這代的蛇王自恃將蛇後藏的妥貼,想是料不到她會獨自離宮?蛇王,在乎的是她還是她身上的秘密?
而他現下最擔心的卻是,洞的主人是誰?有沒有瞧過這秘史的內容?這本秘史又是如何落到這賊人的手中的?有多少人知道這書中和秘密?
“姑娘……”烏柏急切離去,無心再理會這一箱箱的珠寶。
洞中空氣清晰了些,烏柏雙眼眯了眯,適應黑暗後四下尋找蛇後,見她蜷縮在草墊一角,崩著的心弦稍稍放了些,也不知她夢到了什麼,怎的睡成了一隻蝦子樣。
“姑娘,你是不是冷了?”烏柏輕輕的坐至她的身旁,摸了摸她露在外袍上的手,手心濕冷,臉上顯出痛苦之色。
“子玄……”
烏柏身子一怔,這名字……他很熟,熟到讓他心痛。
“姑娘,我是烏柏,我是你的影衛烏柏……”濕冷的手抓的他有些疼,眼落在她的斷指處,姑娘,烏柏願為你斷這一指啊。
縮著的蝦子人兒感受似感受到熱源,身子往他身邊挪了挪,他嘴角含笑,任她將他的手握個結實。
蛇後,若是有以後,你在心裏可會將那人忘了,隻記得烏柏,蛇後……烏柏萬般柔情,卻不敢訴與她聽。
風湧進洞來,帶了一股淡淡的異香,烏柏忽的崩直了身子,那人,來了。
烏柏將手自蛇後手中抽出,戒備的站與蛇後身前。
“好個濃情蜜意啊,瞧不出暗影大人也有這溫柔的一麵,見著夢中人了,答應我的事可有辦好?”女人語帶譏諷,自暗處走進洞來。
有氣流對流時他就該想到這洞還另有出口,隻是貪戀與蛇後的時光,不急著尋找,沒成想卻是讓這女人尋到了。
“姑娘並不知情赫連家墓地的事!”
烏柏語氣微重,女人卻是聽的不是滋味,腰中小鼓輕敲,烏柏瞬間臉色發白,隻手捂住肚腹,慶幸自己早一步將箱中的秘史燒了
“當日,你為得這賤女人下落,自甘服下我的‘蠶食’蠱,你說值是不值?”
女人蒙著麵紗,渾身的黑與四周相溶,而腰間小鼓妖豔邪惡。
“能再見到姑娘,自是值得的。

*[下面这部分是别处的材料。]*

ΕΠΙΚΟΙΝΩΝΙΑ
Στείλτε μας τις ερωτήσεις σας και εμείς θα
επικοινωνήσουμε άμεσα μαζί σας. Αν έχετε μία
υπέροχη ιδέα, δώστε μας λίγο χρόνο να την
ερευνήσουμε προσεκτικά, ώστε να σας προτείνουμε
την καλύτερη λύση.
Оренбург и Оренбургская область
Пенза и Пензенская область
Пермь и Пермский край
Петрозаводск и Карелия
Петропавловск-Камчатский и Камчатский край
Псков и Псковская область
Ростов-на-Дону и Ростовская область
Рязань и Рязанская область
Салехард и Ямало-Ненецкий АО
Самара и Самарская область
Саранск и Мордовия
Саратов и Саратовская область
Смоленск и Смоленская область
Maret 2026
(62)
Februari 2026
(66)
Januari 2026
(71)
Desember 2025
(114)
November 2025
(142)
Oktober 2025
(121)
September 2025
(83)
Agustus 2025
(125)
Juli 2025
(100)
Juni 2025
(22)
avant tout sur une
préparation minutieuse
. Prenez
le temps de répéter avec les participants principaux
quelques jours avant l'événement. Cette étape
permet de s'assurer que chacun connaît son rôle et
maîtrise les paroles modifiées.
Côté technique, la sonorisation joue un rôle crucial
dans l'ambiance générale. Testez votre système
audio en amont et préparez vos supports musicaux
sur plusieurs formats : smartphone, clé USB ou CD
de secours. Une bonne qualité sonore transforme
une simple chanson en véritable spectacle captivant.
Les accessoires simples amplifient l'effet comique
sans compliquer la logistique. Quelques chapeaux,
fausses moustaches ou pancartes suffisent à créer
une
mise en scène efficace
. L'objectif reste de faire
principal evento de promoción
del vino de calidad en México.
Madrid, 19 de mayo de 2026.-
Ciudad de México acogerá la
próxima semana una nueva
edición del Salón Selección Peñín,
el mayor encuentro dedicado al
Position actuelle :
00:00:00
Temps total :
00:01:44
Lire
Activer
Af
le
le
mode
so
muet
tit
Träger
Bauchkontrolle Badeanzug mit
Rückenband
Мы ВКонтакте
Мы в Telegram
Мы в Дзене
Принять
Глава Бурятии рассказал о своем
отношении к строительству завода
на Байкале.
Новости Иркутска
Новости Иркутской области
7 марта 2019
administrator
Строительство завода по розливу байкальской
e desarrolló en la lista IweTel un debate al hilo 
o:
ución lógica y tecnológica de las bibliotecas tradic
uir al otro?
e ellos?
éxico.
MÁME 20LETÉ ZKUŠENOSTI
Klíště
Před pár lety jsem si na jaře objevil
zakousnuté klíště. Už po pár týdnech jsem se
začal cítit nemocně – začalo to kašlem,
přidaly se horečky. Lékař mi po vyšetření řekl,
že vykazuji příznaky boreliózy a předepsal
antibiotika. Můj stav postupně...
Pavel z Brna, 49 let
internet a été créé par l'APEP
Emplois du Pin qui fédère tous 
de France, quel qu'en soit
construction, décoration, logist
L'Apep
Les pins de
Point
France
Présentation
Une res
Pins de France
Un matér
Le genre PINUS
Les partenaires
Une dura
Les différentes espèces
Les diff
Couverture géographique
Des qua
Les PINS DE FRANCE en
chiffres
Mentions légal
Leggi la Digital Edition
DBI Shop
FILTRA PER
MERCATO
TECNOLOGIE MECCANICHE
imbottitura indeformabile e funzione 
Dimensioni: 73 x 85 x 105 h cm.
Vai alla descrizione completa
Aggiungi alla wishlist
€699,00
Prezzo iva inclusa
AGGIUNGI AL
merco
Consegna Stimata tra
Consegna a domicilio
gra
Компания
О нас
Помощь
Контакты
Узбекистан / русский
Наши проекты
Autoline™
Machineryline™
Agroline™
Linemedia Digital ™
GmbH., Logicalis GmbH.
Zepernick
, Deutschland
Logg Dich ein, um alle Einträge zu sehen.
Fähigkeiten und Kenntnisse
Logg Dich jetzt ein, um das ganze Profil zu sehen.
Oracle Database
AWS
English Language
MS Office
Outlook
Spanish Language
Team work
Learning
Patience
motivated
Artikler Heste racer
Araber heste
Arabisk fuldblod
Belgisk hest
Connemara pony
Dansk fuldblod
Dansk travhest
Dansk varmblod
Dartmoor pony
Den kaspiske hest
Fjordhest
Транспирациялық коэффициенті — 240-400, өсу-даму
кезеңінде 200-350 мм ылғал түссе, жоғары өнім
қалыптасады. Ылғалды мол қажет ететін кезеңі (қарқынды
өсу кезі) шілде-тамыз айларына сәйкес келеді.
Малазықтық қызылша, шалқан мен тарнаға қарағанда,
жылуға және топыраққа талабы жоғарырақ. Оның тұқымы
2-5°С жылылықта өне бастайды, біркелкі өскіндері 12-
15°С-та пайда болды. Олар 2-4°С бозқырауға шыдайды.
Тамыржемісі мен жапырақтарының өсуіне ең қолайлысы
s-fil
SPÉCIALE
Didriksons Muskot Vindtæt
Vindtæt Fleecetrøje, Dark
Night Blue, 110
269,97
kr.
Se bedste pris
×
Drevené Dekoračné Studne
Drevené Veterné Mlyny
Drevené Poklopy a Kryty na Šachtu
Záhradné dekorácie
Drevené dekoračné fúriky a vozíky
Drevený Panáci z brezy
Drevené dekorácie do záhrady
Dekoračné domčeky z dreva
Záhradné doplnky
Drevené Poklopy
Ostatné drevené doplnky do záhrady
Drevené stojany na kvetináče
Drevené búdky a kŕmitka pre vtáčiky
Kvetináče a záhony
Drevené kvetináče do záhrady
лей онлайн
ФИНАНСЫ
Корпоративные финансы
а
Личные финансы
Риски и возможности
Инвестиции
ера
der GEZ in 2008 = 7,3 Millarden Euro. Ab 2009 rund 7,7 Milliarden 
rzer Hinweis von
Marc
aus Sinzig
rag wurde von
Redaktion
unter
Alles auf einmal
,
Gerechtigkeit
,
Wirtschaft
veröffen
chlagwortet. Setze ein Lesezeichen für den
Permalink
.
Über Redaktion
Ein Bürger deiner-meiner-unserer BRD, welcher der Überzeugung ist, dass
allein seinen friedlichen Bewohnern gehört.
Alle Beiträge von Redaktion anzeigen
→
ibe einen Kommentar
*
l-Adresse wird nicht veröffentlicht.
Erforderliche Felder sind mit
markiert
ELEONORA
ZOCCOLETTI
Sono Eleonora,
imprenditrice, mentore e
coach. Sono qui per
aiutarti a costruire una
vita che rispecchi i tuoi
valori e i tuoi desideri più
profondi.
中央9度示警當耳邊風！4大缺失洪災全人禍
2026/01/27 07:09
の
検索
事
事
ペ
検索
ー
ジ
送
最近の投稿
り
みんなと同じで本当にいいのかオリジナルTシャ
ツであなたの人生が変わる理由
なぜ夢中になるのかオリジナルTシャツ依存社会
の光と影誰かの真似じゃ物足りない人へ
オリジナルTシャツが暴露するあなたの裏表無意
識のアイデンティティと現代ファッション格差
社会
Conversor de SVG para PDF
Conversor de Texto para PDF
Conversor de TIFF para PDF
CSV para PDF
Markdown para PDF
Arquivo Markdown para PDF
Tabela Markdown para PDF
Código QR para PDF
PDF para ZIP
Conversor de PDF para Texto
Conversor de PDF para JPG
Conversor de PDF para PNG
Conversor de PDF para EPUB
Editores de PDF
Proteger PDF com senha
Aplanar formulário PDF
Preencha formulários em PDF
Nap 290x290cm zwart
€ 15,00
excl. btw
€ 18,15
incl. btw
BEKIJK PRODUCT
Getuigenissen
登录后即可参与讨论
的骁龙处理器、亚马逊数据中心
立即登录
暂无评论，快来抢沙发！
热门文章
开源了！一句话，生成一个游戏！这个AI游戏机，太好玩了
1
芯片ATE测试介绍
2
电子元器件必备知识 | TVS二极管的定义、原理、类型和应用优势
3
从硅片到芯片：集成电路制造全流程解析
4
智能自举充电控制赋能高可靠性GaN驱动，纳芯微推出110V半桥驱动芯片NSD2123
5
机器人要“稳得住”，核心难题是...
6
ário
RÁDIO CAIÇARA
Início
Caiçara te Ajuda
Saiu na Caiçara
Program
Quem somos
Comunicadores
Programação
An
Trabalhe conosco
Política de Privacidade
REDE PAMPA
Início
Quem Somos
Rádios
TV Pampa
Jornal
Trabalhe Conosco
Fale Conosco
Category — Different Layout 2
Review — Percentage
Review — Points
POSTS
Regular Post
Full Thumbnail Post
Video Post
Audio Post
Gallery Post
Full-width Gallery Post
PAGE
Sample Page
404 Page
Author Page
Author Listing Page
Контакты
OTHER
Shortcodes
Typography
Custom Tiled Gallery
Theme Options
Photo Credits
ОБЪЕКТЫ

”
“值,哪裏值,她哪裏值?”鼓聲如雨點,在洞中咚咚回響,女人失了理智,抓狂的問著,烏柏隻覺肚腹中的蟲子瘋狂亂竄,竄的他真氣渙散,疼痛難忍。
“烏柏,以後莫問這種語氣對我說話,我告訴你,她不值,你現下受的苦,她可知道,她可會心疼,這種賤人,不值得你為她服下‘蠶食’。”女人停了鼓,纖纖玉指指向草垛上的女人。
當日,他徘徊在映月湖邊,任他怎麼打聽,總打聽不到她的消息,這個女人出現了,她派人前來,拿出了這‘蠶食’蠱。
“我家主子說了,與你是舊識,若你能為她答允她兩件事,她便告知你好尋的人下落。“
“你家主子是誰?“
“我家主子,白芙蓉。“
烏柏怔了怔,白芙蓉恨蛇後,自是比他了解蛇後的一舉一動,她說她知道姑娘的下落,多半是真的。